The Biden administration has announced that it will allow a fiduciary rule finalized at the end of the Trump administration to go into effect with compliance required by December 20, 2021. The announcement is somewhat surprising since some have been critical of the rule.
The rule package provides new color on when investment recommendations to a retirement plan fiduciary, participant or IRA owner result in fiduciary status. It also provides an exemption for common transactions with potential conflicts of interest. Finally, it extends the existing DOL non-enforcement policy until December 20.
Tightly coordinated with the newly enacted Regulation Best Interest (Reg BI), the DOL rule applies more broadly to registered investment advisers and brokers providing advice to retail clients as well as institutional retirement plan clients. While the rule makes it harder to avoid fiduciary status, it provides a reasonable method for satisfying the requirements of fiduciary status while continuing to receive non-fee-based compensation (commissions, 12b-1 fees, sub-transfer agency fees).
The guidance would apply only to recommendations to retirement plans, participants and IRAs. This could have a significant impact on plan professionals because the new rule would be enforceable by plaintiffs in the retirement plan context. There is no private right of action to enforce the rule in the context of IRAs.
Essentially, most retirement plan professionals will either:
1) A reinstatement of the DOL’s five-part test for determining fiduciary status that was a critical part of the Employee Retirement and Income Security Act (ERISA) Code enacted in 1974. However, this rule also reinterprets the five-part test, expanding the definition of what would be considered fiduciary action. So now, for example, most retirement plan advice and many IRA rollover recommendations would be treated as fiduciary advice.
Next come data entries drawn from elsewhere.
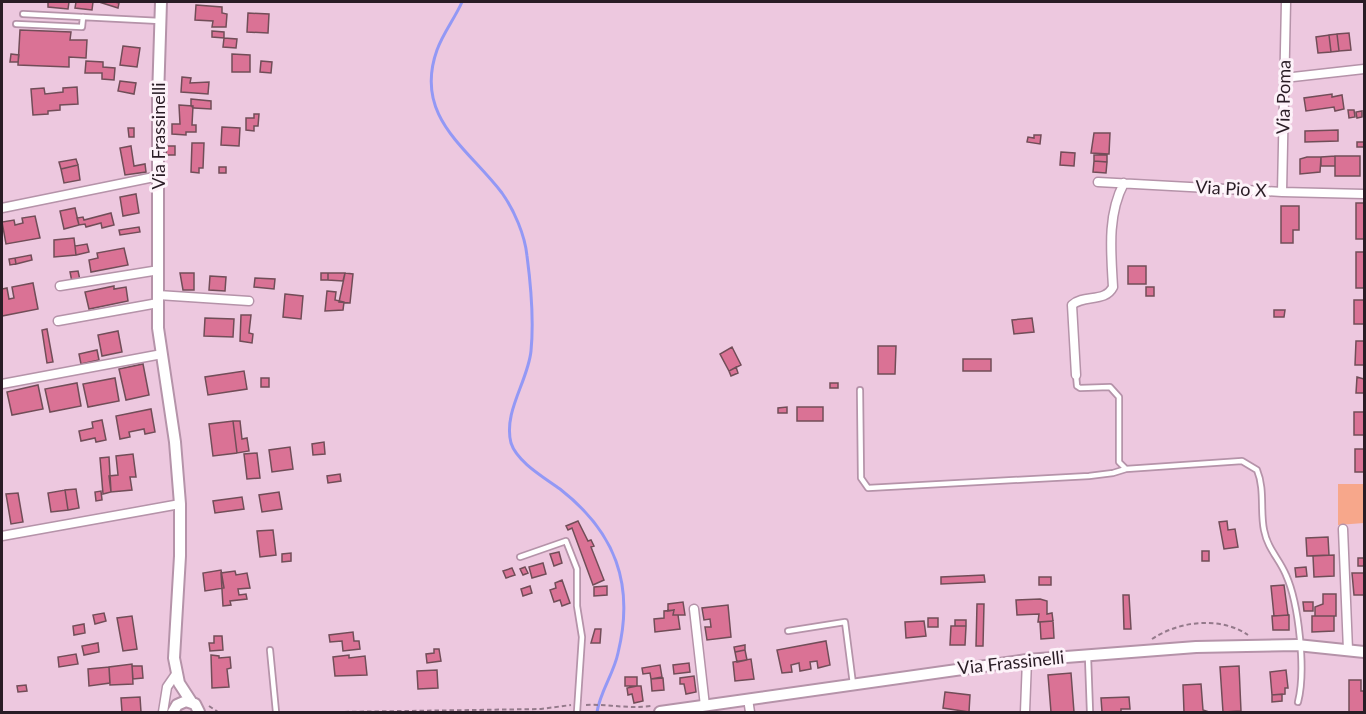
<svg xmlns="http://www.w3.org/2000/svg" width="1366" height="714" viewBox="0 0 1366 714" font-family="Lato,sans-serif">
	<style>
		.green { fill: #f7a78b }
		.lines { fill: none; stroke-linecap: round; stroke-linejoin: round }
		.stream { stroke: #9398f5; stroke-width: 3 }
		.building { fill: #da7295; stroke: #714d58; stroke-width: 1.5 }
		.service-casing { stroke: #b593a9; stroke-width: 8 }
		.minor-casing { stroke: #b593a9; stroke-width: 11 }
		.tertiary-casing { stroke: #b593a9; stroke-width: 14 }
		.path { stroke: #947a8b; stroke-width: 2; stroke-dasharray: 4.5 3; stroke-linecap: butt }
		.service { stroke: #fff; stroke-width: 4.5 }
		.minor { stroke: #fff; stroke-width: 8 }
		.tertiary { stroke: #fff; stroke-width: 10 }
		.labels { text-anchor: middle; stroke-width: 6; stroke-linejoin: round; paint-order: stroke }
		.street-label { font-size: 18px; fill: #291c25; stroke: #fdf2f9 }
	</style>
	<rect width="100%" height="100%" fill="#edc8df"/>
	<!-- green -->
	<path class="green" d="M1338 484H1364V523L1338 525Z"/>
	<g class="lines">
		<!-- stream -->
		<path class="stream" d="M462 2C455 18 443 33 437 50 413 117 468 148 502 193 514 210 525 235 527 256 531 286 534 320 531 351 528 381 503 412 511 443 517 462 545 478 560 489 615 532 635 584 618 653 614 673 600 692 597 712"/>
	</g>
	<!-- building -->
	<path class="building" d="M48 2H69L68 9 48 7Z
		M76 2H93L92 10 75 8Z
		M99 2H115L119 3 118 8Z
		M196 5 222 7V13L227 14 226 27H212L213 21 195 20Z
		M248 13 269 14 268 33 247 32Z
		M20 30 71 32 70 40H87L86 58 69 57V67L18 65Z
		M212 31 224 32V38L212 37Z
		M1349 33 1351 50 1339 51 1337 34Z
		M1337 34 1339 51 1331 52 1329 35Z
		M1329 35 1331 52 1318 53 1316 37Z
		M224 38 237 39 236 48 223 47Z
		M123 46 140 48 137 67 120 65Z
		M11 54 19 55 18 62H10Z
		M232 54 250 55V72H232Z
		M86 61 103 62V67L115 68 114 80 102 79V73H85Z
		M261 61 272 62 271 73 260 72Z
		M182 77 191 78 190 83 209 82 208 94 181 92Z
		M120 81 136 83 134 94 118 91Z
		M77 87 78 104 60 105V110L48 111V114L33 115 31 89 44 88 45 94 63 92V88Z
		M1332 94V97L1342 95 1344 109 1335 111 1334 107 1306 111 1304 98Z
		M191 99 211 101V109L194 108 191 106Z
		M179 105 193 106 192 125H196V132H186V135L172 134V124H180Z
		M1348 110H1354L1355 117 1349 118Z
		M1362 111V117L1357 118 1356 112Z
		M254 114H259L258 126H254V131L246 130V118H254Z
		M222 127 240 128 239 146 221 145Z
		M128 128H134V137H129Z
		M1338 130V141L1305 142V131Z
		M1094 133H1110L1109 154 1091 153Z
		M1034 135H1041L1040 144 1027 142 1028 137 1034 138Z
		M1357 142H1364V147H1357Z
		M192 143H204L203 168H199V173L191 172Z
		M131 146 134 166 145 164 146 172 125 175 120 148Z
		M167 146H175V155H166Z
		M1061 152 1075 153 1074 166 1060 165Z
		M1094 155H1107V162L1094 161Z
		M1335 156V166H1321V157Z
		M1335 156H1360V176H1335Z
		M1307 157H1321L1320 172 1300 174V159Z
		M76 159 78 165 61 169 59 162Z
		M1094 161 1107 162 1106 173 1093 172Z
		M78 165 80 180 64 183 61 169Z
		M219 167H226V173H219Z
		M136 194 139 213 123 216 120 197Z
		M1356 203H1364V239H1356Z
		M1281 206H1299V230H1293V243H1281Z
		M75 208 79 225 64 229 60 211Z
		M111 213 114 225 102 228 101 223 86 227 85 224 79 225 77 218 83 217 84 220Z
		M35 216 40 238 6 244 2 222 14 220 15 225 23 223 22 218Z
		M139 227 140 232 120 235 119 230Z
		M74 238 76 255 54 257V240Z
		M87 244 89 252 76 255 75 246Z
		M124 248 128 265 91 272 89 260 98 258 97 253Z
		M1356 252H1364V288H1356Z
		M31 255 32 260 16 264 15 258Z
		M15 258 16 264 10 265 9 259Z
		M1128 266H1146V284H1128Z
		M78 271 80 280 72 282 70 272Z
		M180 273H194V290H183Z
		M321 273H328V280H321Z
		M328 273H345L343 281 328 280Z
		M345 273 353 274 350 303 339 302Z
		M210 276 226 277 225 291 209 290Z
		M255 278 275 279 274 289 254 287Z
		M33 283 38 309 2 316V289L7 288 9 299 14 298 12 287Z
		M114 286V289L126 287 128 301 89 309 85 292Z
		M1146 287H1154V296H1146Z
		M327 291 336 292 335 300 344 302 343 310 325 311Z
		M285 294 303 296 301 319 283 317Z
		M1354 300H1364V324H1354Z
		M1274 310H1285L1284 317H1274Z
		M241 315H251L249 333 253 334 252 343 240 341Z
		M205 318 234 319 233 337 204 336Z
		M1032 318 1034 332 1014 334 1012 320Z
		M47 329 53 362 47 363 42 330Z
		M118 331 122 352 102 356 98 335Z
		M1356 341H1364V365H1355Z
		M878 346H896L895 374H878Z
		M732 347 741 365 729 371 720 354Z
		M97 350 99 360 81 364 79 354Z
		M963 359H991V371H963Z
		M143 364 149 395 126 400 119 369Z
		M736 367 738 373 731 376 729 371Z
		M244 371 247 389 208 395 205 377Z
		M1357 377 1364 379V393H1356Z
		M115 378 119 401 88 407 83 384Z
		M261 378H269V387H261Z
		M77 383 81 406 50 412 45 389Z
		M830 383H838V388H830Z
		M38 385 43 409 12 415 7 392Z
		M787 407V413H778V408Z
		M797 407H823V421H797Z
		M151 409 155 432 145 434 144 429 129 432 130 437 120 439 116 416Z
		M1354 412H1364V435H1354Z
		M102 420 106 440 96 442 95 438 81 441 79 431 93 428 92 422Z
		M233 421 237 453 213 456 209 424Z
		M233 421H240L242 439 247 438 249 451 237 453Z
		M324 442 325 454 313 455 312 444Z
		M290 447 293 469 272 472 269 450Z
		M1355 449H1364V472H1355Z
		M257 453 260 478 247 479 244 454Z
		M133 454 136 477H130L132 490 111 492 109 476 118 475 116 456Z
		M109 457 111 492 103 494 100 458Z
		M340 474 341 481 328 483 327 476Z
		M76 489 79 508 68 510 65 490Z
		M65 490 68 510 51 512 48 493Z
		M101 491 102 500 96 501 95 492Z
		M279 492 282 509 262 512 259 495Z
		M18 493 23 522 11 524 6 494Z
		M242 497 244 509 215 513 213 501Z
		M578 521 588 541 591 540 594 546 591 547 604 580 593 585 572 528 568 530 566 526Z
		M1227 521 1228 530 1235 529 1238 547 1224 549 1219 522Z
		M273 530 276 555 260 557 257 531Z
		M1328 537 1329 555 1307 556 1306 538Z
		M1202 551H1209V561H1202Z
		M559 552 562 563 554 566 550 554Z
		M291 553V561L282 562V554Z
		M1334 555V576L1314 577 1313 556Z
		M1358 558H1364V566H1358Z
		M543 563 546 574 532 578 529 567Z
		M525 567 528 573 523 575 520 569Z
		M1306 567 1307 576 1296 577 1295 568Z
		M512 568 515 575 506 578 503 571Z
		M221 570 224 588 205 591 203 573Z
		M235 571 236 575 247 573 250 588 238 589 239 595 246 594 247 599 230 601 231 605 223 606 221 573Z
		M1352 573H1364V595H1354Z
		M984 575 985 582 941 584V577Z
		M1039 577H1051V585H1039Z
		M562 580 570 603 562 606 560 600 554 602 550 590 556 588 555 583Z
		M1284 585 1288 615 1274 616 1271 586Z
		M530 586 532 593 523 596 521 589Z
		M607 586V595L594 596V587Z
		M1323 594H1336V616H1315V607L1323 604Z
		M1123 595H1129L1131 629H1124Z
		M1040 599 1047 601V614L1052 613 1053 621 1038 622 1039 614 1017 615 1016 600Z
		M683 602 685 615H673L674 610 668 611V604Z
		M1303 602H1313V611H1304Z
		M977 604H984L983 646H976Z
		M728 605 731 637 707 640 705 627H711L710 619 704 620 702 608Z
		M674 610 673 615H678L680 629 655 632 654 619 664 618V611Z
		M104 613 106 621 95 624 93 615Z
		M1289 615V630H1273L1272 616Z
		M132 616 137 649 123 651 117 618Z
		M1312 616H1334V631L1312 632Z
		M928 618H938V627H928Z
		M955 620H966V626H955Z
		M924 621 926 636 906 638 905 622Z
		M1053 621 1054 638 1041 639 1040 622Z
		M84 624 85 633 74 635 73 626Z
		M951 626H966L965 645H950Z
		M595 629H601L600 643H591Z
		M353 632 354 641H359L360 649 343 651 342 641 330 642 329 635Z
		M214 636H222L223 650 210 651 209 643H214Z
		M826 641 830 665 818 668 817 661 810 662 811 669 800 671 799 663 791 665 792 672 782 673 777 650Z
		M98 643 99 652 84 655 82 646Z
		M745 645V650L735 652 734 647Z
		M434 649H439L441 661 427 663 426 654 434 653Z
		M745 650 747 660 737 662 735 652Z
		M76 654 78 664 59 667 58 657Z
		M211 655 219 656V658L230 657 231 668 227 669 229 687 212 688Z
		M349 655V658L365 656 367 675 335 676 333 657Z
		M751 659 754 679 735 681 733 662Z
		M689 663 690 672 674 674 673 665Z
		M132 664 133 684 110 685 109 667Z
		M660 665 662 677 651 679 650 673 643 674 642 668Z
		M132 666H142L143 678 133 679Z
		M1239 666 1241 711 1223 712 1220 667Z
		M109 667 110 683 89 686 88 669Z
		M437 670 438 688 418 689 417 671Z
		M1286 670 1288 688H1285V694L1272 695 1270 672Z
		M1071 673 1074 712H1051L1048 675Z
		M694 676 696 692 686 694 684 684H680V678Z
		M625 677H637V686H625Z
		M663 678 664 690 652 691 651 679Z
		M1349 680H1361V691H1364V712H1349Z
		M1201 684 1203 710 1209 712H1184L1183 685Z
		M26 685 27 691 18 692 17 686Z
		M637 686H641L643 701 634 703 632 694 628 695 627 688Z
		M945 692 970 695 969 712 943 708Z
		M1282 694V701L1272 702V695Z
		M140 697 141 712H122L121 698Z
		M1129 697 1130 709H1121V712H1102L1101 698Z"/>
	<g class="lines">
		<!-- service casing -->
		<g class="service-casing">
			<path id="service" d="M23 14 160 21
				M16 24 82 27 83 17
				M1076 375 1077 386 1080 388 1110 387 1119 397V462L1126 469 1242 461 1257 470C1265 489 1260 511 1264 530 1268 550 1279 558 1286 575 1299 604 1306 671 1298 702
				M860 390 861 478 868 488 1089 476 1113 473 1126 469
				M520 557 566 541 577 569V606L582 637 577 712
				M788 631 845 622 853 684
				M270 650 276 712
				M1088 657 1090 712"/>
		</g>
		<!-- minor casing -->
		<g class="minor-casing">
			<path id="minor" d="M1284 78 1364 69
				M1098 182 1282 192 1364 194
				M1282 192 1286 2
				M2 208 159 176
				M60 286 159 270
				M158 295 249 301
				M58 321 158 303
				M1076 375 1072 305C1084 294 1105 303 1113 287 1111 252 1107 215 1124 183
				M2 384 162 354
				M1343 529 1348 650
				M2 536 180 504
				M694 609 705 706
				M748 699 750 712
				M163 712 167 687 176 674
				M1025 712 1027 660"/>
		</g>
		<!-- tertiary casing -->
		<g class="tertiary-casing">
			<path id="tertiary" d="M161 2 158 98V328L175 442 180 504V556L174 658 179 683 192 703
				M173 712 177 705 186 701 195 704 199 712
				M660 712 1027 660 1196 647 1297 645 1364 652"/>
		</g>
		<!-- path -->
		<path class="path" d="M1152 639C1179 621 1220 616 1248 635
			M586 705C608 704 628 709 651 706
			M209 706 218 712
			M337 712 541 709 571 705"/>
		<!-- service -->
		<use href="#service" class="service"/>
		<!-- minor -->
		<use href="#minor" class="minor"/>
		<!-- tertiary -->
		<use href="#tertiary" class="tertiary"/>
	</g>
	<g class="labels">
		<!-- street labels -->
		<g class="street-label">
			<text transform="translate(1284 97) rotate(-89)" y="6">Via Poma</text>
			<text transform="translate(159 136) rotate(-90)" y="6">Via Frassinelli</text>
			<text transform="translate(1231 189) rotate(3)" y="6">Via Pio X</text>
			<text transform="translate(1011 663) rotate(-6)" y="6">Via Frassinelli</text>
		</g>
	</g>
	<!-- border -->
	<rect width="1366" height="714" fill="none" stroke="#291c25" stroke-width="6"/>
</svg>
2) An exemption that would allow investment fiduciaries to receive compensation for nondiscretionary investment advice, as long as they acknowledge fiduciary status in writing and adhere to the impartial conduct standards under current securities law:
3) Expanded regulation of rollovers will add to complex rules that are already in place. The guidance takes the position that all rollover recommendations where the financial professional and the investor reasonably expect an ongoing advice relationship (for example, a rollover to an advisory account) will be considered fiduciary recommendations. Moreover, the exemption requires that the financial professional document in writing why the rollover recommendation is in the investor’s best interests, taking into account the investments and fees in the plan. While this documentation is a best practice under Reg BI, the new rule takes it further by making it a requirement as well as mandating delivery of the written explanation to the investor.
4) An annual review must be conducted to ensure compliance with the conditions of the new DOL rule, including exemption requirements. Specifically, a senior executive officer of the broker-dealer firm (such as its chief compliance officer) would need to sign off on the review.
Many firms and professionals may grapple with the implications of formally accepting the status of fiduciary. Such a position could increase exposure to class action lawsuits, even when advice is rendered in the spirit of the client’s best interests.
Affected parties may be concerned that the DOL will propose further changes. We believe the financial services industry will likely advocate against making additional changes until the effects of Reg BI and the new fiduciary rule are evaluated.
However, the Biden administration has indicated that it will evaluate whether additional changes are appropriate to the Trump rule.